Ça m’a marqué quand même comme expérience car c’est un gars qui intervient pour des sinistres. Comme pour un dégât des eaux mais là c’est pour nettoyer du sang et de la cervelle éclatée. Il n’y a d’ailleurs pas d’assurance qui couvre les dégâts de fluides corporels. Le fait d’avoir quelqu’un qui vient réparer la merde dans laquelle tu vis c’est quelque chose qui fait du bien. Rencontrer des professionnels neutres et prévenants c’est quelque chose qui m’a beaucoup apaisé  que ce soit lors d’ « événements familiaux » comme on dit, lors de fuites d’eau ou suite à une plaie causée par un accident de trottinette. Réparer, recoudre, raccommoder.  C’est cet aspect-là que je voulais explorer un peu.
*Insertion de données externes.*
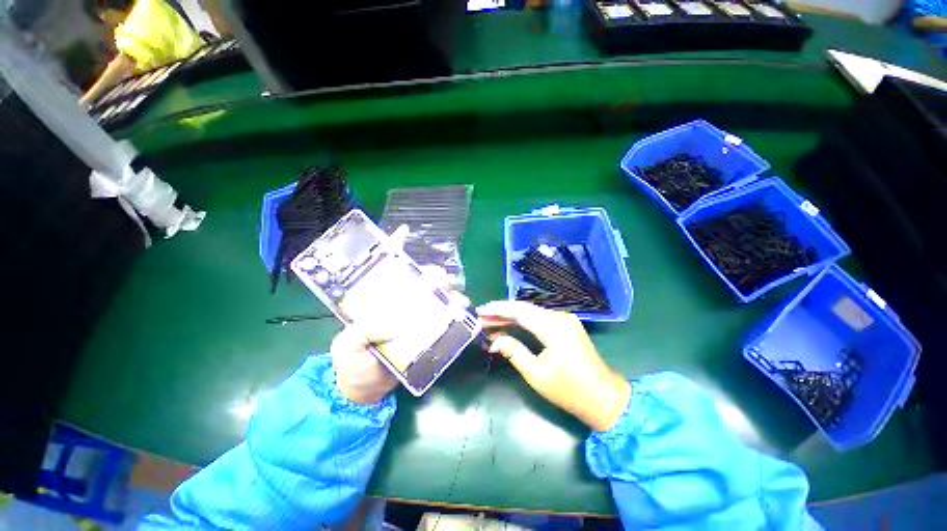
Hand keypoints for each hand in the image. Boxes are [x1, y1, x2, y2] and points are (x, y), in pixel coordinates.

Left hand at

Je voulais tester l’image/ le docu car c’est un format qui m’intéresse et qui, je pensais pouvais me parler. Mais en vrai c’est super galère, et je suis complètement perdue là-dedans. J’aime faire des trucs en slip dans mon lit bureau, mais pas me retrouver avec 6 personnes dans un parc à chercher des piles dans l’herbe et à trouver un angle de vue. Vraiment faire de l’image c’est un tel bordel, tu déplaces tout le monde, tu recharges des batteries d’appareils, tu achètes des piles, tu transfères des cartes SD c’est vraiment chiant. La réalisation c’est un mystère pour moi, si tu veux que dans ton histoire y ait une Twingo, eh ben faut trouver quelqu’un qui te prête une Twingo et placer la caméra par rapport à la Twingo, si tu veux que ton héroïne cueille une marguerite dans un pré il faut trouver un pré, des marguerites. Je sais bien qu’on peut faire des films en se servant de ce qui existe déjà mais il faut quand même déplacer des choses et des gens, quelle angoisse.